Task to carry out:
In the stretch from the start of the entries through the line that contains "官民連携により運営方針等について協議する。", change every "вариантах" to "версиях" and give those lines again with nothing else altered. Leave the pictures out of your answer.

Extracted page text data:
# # # # # # #

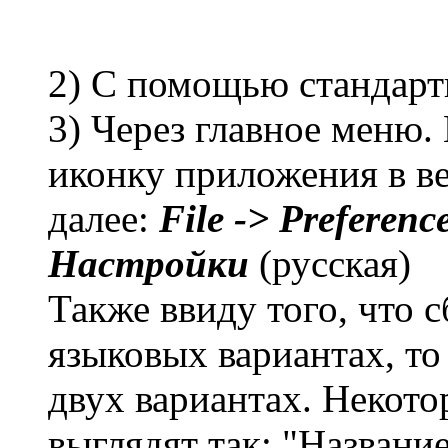
2) С помощью стандарт
3) Через главное меню.
иконку приложения в ве
далее:
File -> Preferenc
Настройки
(русская)
Также ввиду того, что с
языковых вариантах, то
двух вариантах. Некото
выглядят так: "Название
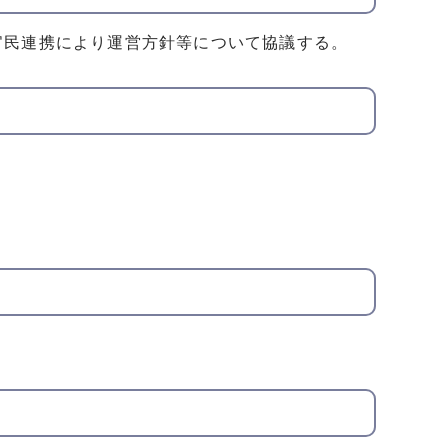
官民連携により運営方針等について協議する。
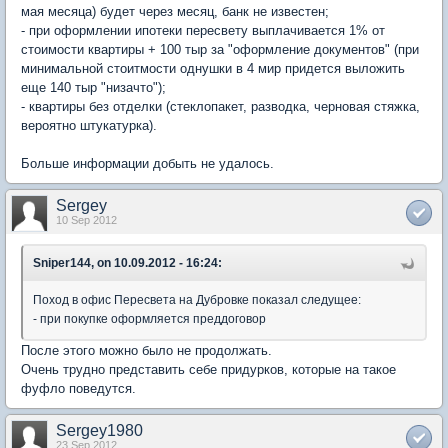
мая месяца) будет через месяц, банк не известен;
- при оформлении ипотеки пересвету выплачивается 1% от
стоимости квартиры + 100 тыр за "оформление документов" (при
минимальной стоитмости однушки в 4 мир придется выложить
еще 140 тыр "низачто");
- квартиры без отделки (стеклопакет, разводка, черновая стяжка,
вероятно штукатурка).
Больше информации добыть не удалось.
Sergey
10 Sep 2012
Sniper144, on 10.09.2012 - 16:24:
Поход в офис Пересвета на Дубровке показал следущее:
- при покупке оформляется преддоговор
После этого можно было не продолжать.
Очень трудно представить себе придурков, которые на такое
фуфло поведутся.
Sergey1980
23 Sep 2012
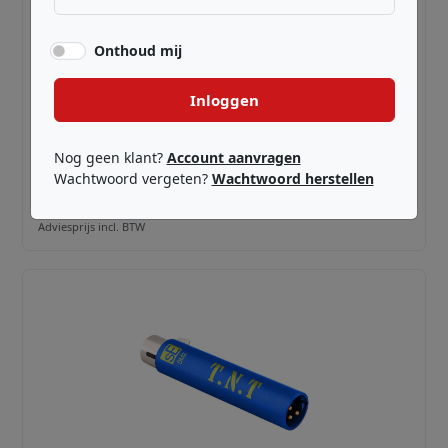
Onthoud mij
Inloggen
SE ELECTRONICS ·
QRDM3
DM3
Nog geen klant?
Account aanvragen
Wachtwoord vergeten?
Wachtwoord herstellen
€ 129,00
Adviesprijs incl. BTW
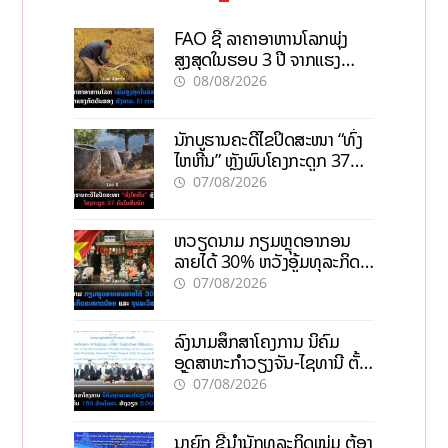
FAO ຊີ້ ລາຄາອາຫານໂລກພຸ່ງ
ສູງສຸດໃນຮອບ 3 ປີ ຈາກແຮງ
ກົດດັນຂອງສົງຄາມ, El nino
08/08/2026
ນັກບູຮານຄະດີໄຂປິດສະໜາ “ທົ່ງ
ໄຫຫີນ” ຫຼັງພົບໂຄງກະດູກ 37
ຄົນໃນຫີນຍັກ
07/08/2026
ຫວຽດນາມ ກຽມຫຼຸດອາກອນ
ລາຍໄດ້ 30% ຫວັງອູ້ມທຸລະກິດ
ຂະໜາດນ້ອຍ ແລະ ຈຸນລະ
07/08/2026
ວິສາຫະກິດ
ລົງນາມສຶກສາໂຄງການ ນິຄົມ
ອຸດສາຫະກຳວຽງຈັນ-ໄຊທານີ ຕັ້ງ
ເປົ້າດຶງທຶນ 150 ລ້ານໂດລາ, ສ້າງ
07/08/2026
ວຽກ 5.000 ຕຳແໜ່ງ
ນາຍົກ ຊີ້ນຳນັກທຸລະກິດໜຸ່ມ ຕ້ອງ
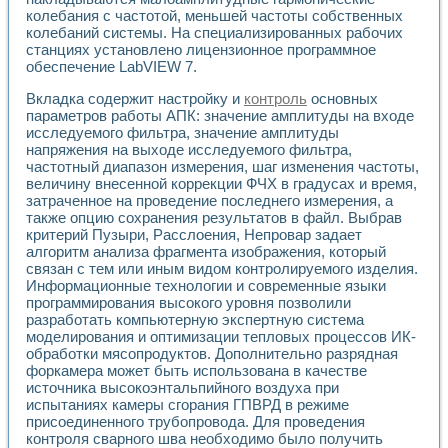
Универсальный стенд для исследования электрических ха
колебания с частотой, меньшей частоты собственных
Лабораторные практикумы по информационно-измерител
колебаний системы. На специализированных рабочих
Виртуальный измеритель частотных характеристик на осн
станциях установлено лицензионное программное
Лабораторный практикум по основам теории Коммутации
обеспечение LabVIEW 7.
Разработка виртуальной лабораторной работы «Имитаци
Виртуальные практикумы по электротехнике в среде LabV
Вкладка содержит настройку и
контроль
основных
Из опыта внедрения в рамках национального проекта «Об
параметров работы АПК: значение амплитуды на входе
исследуемого фильтра, значение амплитуды
Исследование эффективности решателей обыкновенных 
напряжения на выходе исследуемого фильтра,
Опыт разработки LabVIEW лабораторных практикумов н
частотный диапазон измерения, шаг изменения частоты,
Проблемы повышения качества образования и подготовки
величину внесенной коррекции ФЧХ в градусах и время,
Развитие LabVIEW лабораторного практикума по электр
затраченное на проведение последнего измерения, а
Разработка виртуальной лаборатории по электротехнике 
также опцию сохранения результатов в файл. Выбрав
Усовершенствованные алгоритмы частотного анализа для
критерий Пузыри, Расслоения, Непровар задает
Об опыте работы учебного центра «Технологии NATIONAL
алгоритм анализа фрагмента изображения, который
Технологии NI в магистерской программе «Прикладная фи
связан с тем или иным видом контролируемого изделия.
Информационные технологии и современные языки
Система диагностики двигателей постоянного тока
программирования высокого уровня позволили
Автоматизированный стенд формирования электромагнитн
разработать компьютерную экспертную система
Лабораторный практикум по курсу ИИС на базе оборудов
моделирования и оптимизации тепловых процессов ИК-
Партнеры
обработки мясопродуктов. Дополнительно разрядная
Академические и отраслевые институты
форкамера может быть использована в качестве
Учебные заведения
источника высокоэнтальпийного воздуха при
Бизнес
испытаниях камеры сгорания ГПВРД в режиме
Контакты
присоединенного трубопровода. Для проведения
контроля сварного шва необходимо было получить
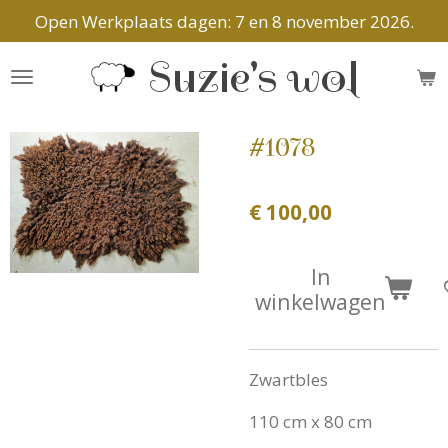
Open Werkplaats dagen: 7 en 8 november 2026.
Ga
direct
Suzie's wol
naar
de
hoofdinhoud
#1078
€ 100,00
In
winkelwagen
Zwartbles
110 cm x 80 cm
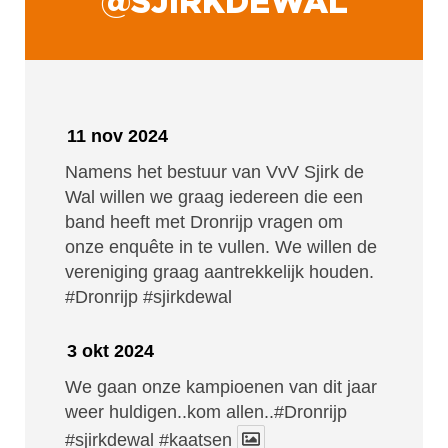
@SJIRKDEWAL
11 nov 2024
Namens het bestuur van VvV Sjirk de
Wal willen we graag iedereen die een
band heeft met Dronrijp vragen om
onze enquête in te vullen. We willen de
vereniging graag aantrekkelijk houden.
#Dronrijp
#sjirkdewal
3 okt 2024
We gaan onze kampioenen van dit jaar
weer huldigen..kom allen..#Dronrijp
#sjirkdewal
#kaatsen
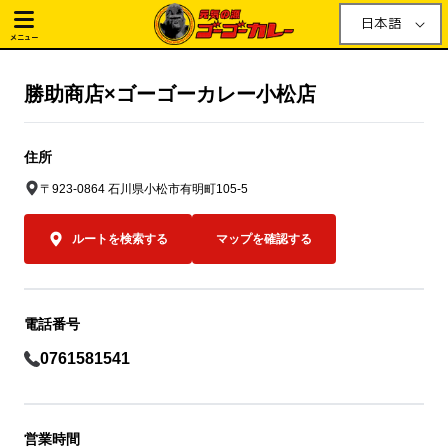
日本語
メニュー
勝助商店×ゴーゴーカレー小松店
住所
〒923-0864 石川県小松市有明町105-5
ルートを検索する
マップを確認する
電話番号
0761581541
営業時間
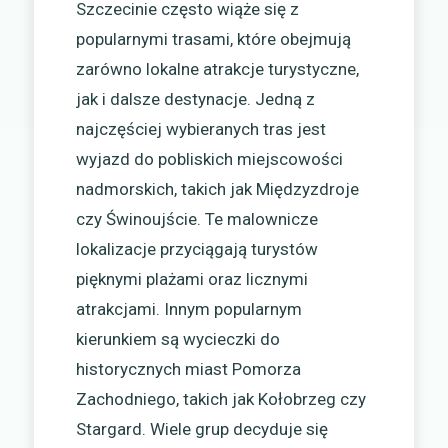
Szczecinie często wiąże się z
popularnymi trasami, które obejmują
zarówno lokalne atrakcje turystyczne,
jak i dalsze destynacje. Jedną z
najczęściej wybieranych tras jest
wyjazd do pobliskich miejscowości
nadmorskich, takich jak Międzyzdroje
czy Świnoujście. Te malownicze
lokalizacje przyciągają turystów
pięknymi plażami oraz licznymi
atrakcjami. Innym popularnym
kierunkiem są wycieczki do
historycznych miast Pomorza
Zachodniego, takich jak Kołobrzeg czy
Stargard. Wiele grup decyduje się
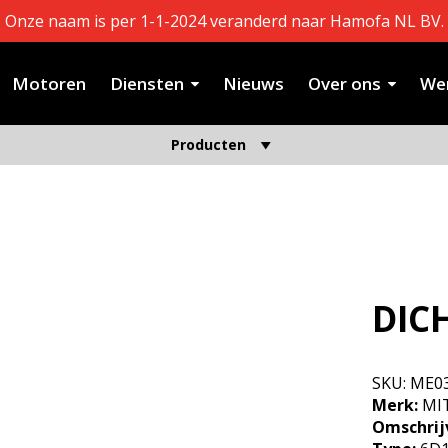
Onze naam is per 1-1-2024 veranderd naar Hamofa NL BV.
Motoren
Diensten
Nieuws
Over ons
Wer
Producten
DIC
SKU:
ME0
Merk:
MIT
Omschrij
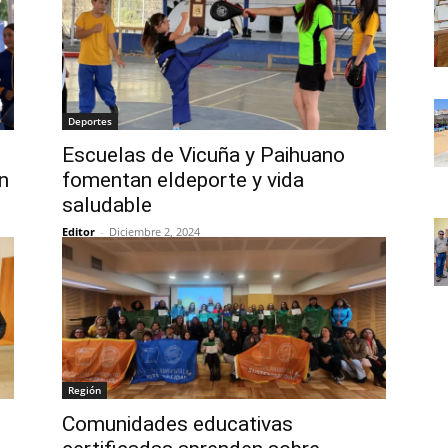
Deportes
Escuelas de Vicuña y Paihuano
n
fomentan eldeporte y vida
saludable
Editor
-
Diciembre 2, 2024
Región
Comunidades educativas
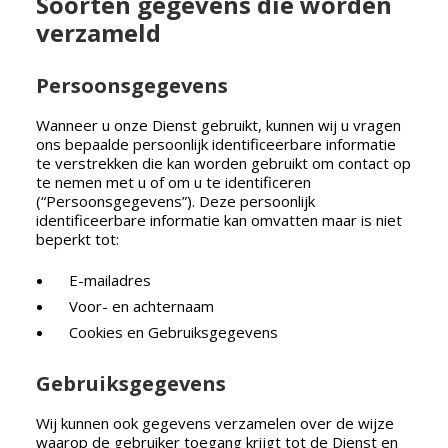
Soorten gegevens die worden
verzameld
Persoonsgegevens
Wanneer u onze Dienst gebruikt, kunnen wij u vragen
ons bepaalde persoonlijk identificeerbare informatie
te verstrekken die kan worden gebruikt om contact op
te nemen met u of om u te identificeren
(“Persoonsgegevens”). Deze persoonlijk
identificeerbare informatie kan omvatten maar is niet
beperkt tot:
E-mailadres
Voor- en achternaam
Cookies en Gebruiksgegevens
Gebruiksgegevens
Wij kunnen ook gegevens verzamelen over de wijze
waarop de gebruiker toegang krijgt tot de Dienst en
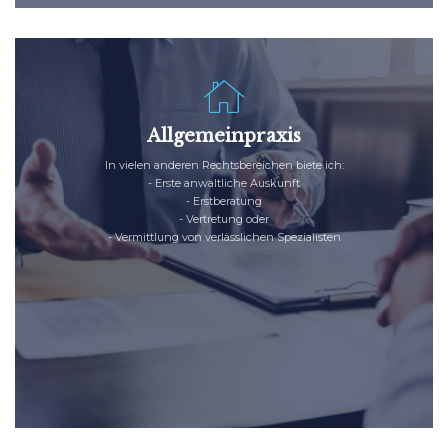
Allgemeinpraxis
In vielen anderen Rechtsbereichen biete ich:
-
Erste anwaltliche Auskunft
-
Erstberatung
-
Vertretung oder
-
Vermittlung von verlässlichen Spezialisten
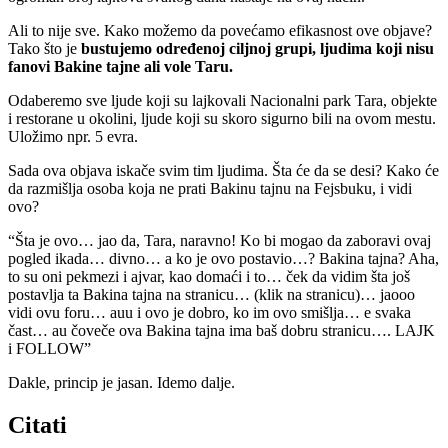
Ali to nije sve. Kako možemo da povećamo efikasnost ove objave?
Tako što je
bustujemo određenoj ciljnoj grupi, ljudima koji nisu
fanovi Bakine tajne ali vole Taru.
Odaberemo sve ljude koji su lajkovali Nacionalni park Tara, objekte
i restorane u okolini, ljude koji su skoro sigurno bili na ovom mestu.
Uložimo npr. 5 evra.
Sada ova objava iskače svim tim ljudima. Šta će da se desi? Kako će
da razmišlja osoba koja ne prati Bakinu tajnu na Fejsbuku, i vidi
ovo?
“Šta je ovo… jao da, Tara, naravno! Ko bi mogao da zaboravi ovaj
pogled ikada… divno… a ko je ovo postavio…? Bakina tajna? Aha,
to su oni pekmezi i ajvar, kao domaći i to… ček da vidim šta još
postavlja ta Bakina tajna na stranicu… (klik na stranicu)… jaooo
vidi ovu foru… auu i ovo je dobro, ko im ovo smišlja… e svaka
čast… au čoveče ova Bakina tajna ima baš dobru stranicu…. LAJK
i FOLLOW”
Dakle, princip je jasan. Idemo dalje.
Citati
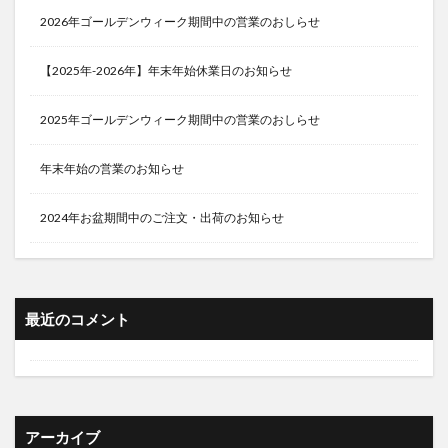
2026年ゴールデンウィーク期間中の営業のおしらせ
【2025年-2026年】年末年始休業日のお知らせ
2025年ゴールデンウィーク期間中の営業のおしらせ
年末年始の営業のお知らせ
2024年お盆期間中のご注文・出荷のお知らせ
最近のコメント
アーカイブ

# # # # # # #

Output for this exercise:
2) С помощью стандарт
3) Через главное меню.
иконку приложения в ве
далее:
File -> Preferenc
Настройки
(русская)
Также ввиду того, что с
языковых версиях, то
двух версиях. Некото
выглядят так: "Название
官民連携により運営方針等について協議する。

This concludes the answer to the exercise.